_Material to process:_
# # # #

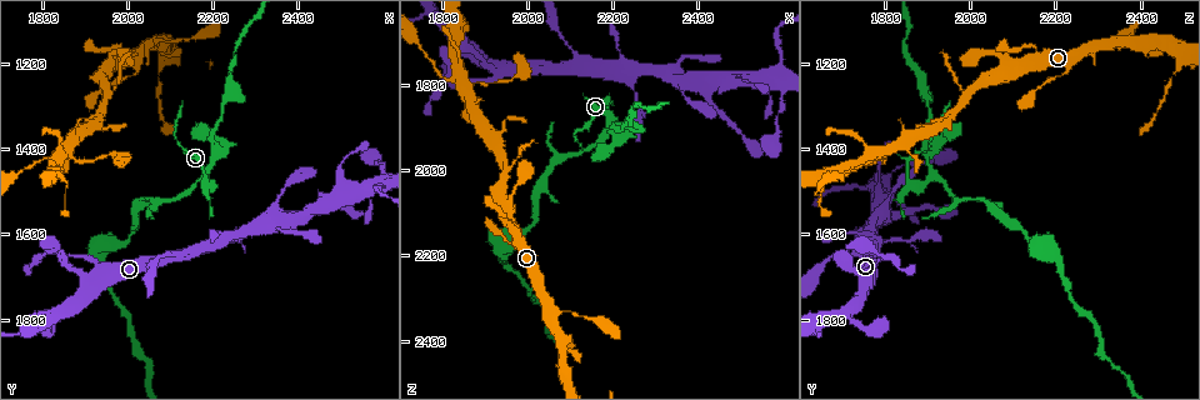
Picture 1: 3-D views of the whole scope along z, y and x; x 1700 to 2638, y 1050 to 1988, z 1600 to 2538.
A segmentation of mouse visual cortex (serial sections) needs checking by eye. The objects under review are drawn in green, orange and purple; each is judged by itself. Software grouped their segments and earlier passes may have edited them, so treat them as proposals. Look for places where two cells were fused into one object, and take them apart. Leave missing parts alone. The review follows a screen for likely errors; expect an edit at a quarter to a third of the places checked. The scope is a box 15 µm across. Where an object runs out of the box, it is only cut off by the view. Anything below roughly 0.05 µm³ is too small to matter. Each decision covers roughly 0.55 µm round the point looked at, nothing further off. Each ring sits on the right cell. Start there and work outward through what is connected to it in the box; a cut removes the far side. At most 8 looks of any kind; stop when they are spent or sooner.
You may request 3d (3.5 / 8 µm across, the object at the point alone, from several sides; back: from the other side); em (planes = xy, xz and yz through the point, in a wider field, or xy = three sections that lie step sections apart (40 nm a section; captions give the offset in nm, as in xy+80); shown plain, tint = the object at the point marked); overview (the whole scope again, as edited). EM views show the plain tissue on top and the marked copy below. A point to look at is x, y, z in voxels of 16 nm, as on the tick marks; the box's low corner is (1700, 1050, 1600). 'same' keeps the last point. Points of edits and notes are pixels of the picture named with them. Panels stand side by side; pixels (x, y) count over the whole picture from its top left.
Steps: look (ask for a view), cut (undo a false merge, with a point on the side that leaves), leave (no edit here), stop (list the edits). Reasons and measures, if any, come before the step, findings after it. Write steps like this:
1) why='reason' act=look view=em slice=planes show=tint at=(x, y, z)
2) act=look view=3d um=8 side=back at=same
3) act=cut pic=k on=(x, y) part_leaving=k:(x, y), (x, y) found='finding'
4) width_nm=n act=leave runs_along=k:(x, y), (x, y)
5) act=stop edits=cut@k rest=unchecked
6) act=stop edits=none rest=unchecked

# # # #

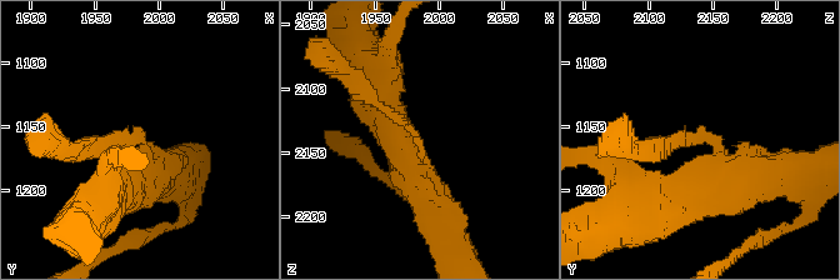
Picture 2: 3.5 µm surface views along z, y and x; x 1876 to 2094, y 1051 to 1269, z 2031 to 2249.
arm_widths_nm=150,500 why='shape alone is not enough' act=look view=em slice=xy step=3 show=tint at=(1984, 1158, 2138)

# # # #

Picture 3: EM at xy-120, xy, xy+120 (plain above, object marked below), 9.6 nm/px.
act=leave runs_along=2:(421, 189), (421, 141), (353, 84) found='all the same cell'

# # # #

_Work order:_
Reproduce each line of the records in which "with" appears.

_Task result:_
You may request 3d (3.5 / 8 µm across, the object at the point alone, from several sides; back: from the other side); em (planes = xy, xz and yz through the point, in a wider field, or xy = three sections that lie step sections apart (40 nm a section; captions give the offset in nm, as in xy+80); shown plain, tint = the object at the point marked); overview (the whole scope again, as edited). EM views show the plain tissue on top and the marked copy below. A point to look at is x, y, z in voxels of 16 nm, as on the tick marks; the box's low corner is (1700, 1050, 1600). 'same' keeps the last point. Points of edits and notes are pixels of the picture named with them. Panels stand side by side; pixels (x, y) count over the whole picture from its top left.
Steps: look (ask for a view), cut (undo a false merge, with a point on the side that leaves), leave (no edit here), stop (list the edits). Reasons and measures, if any, come before the step, findings after it. Write steps like this:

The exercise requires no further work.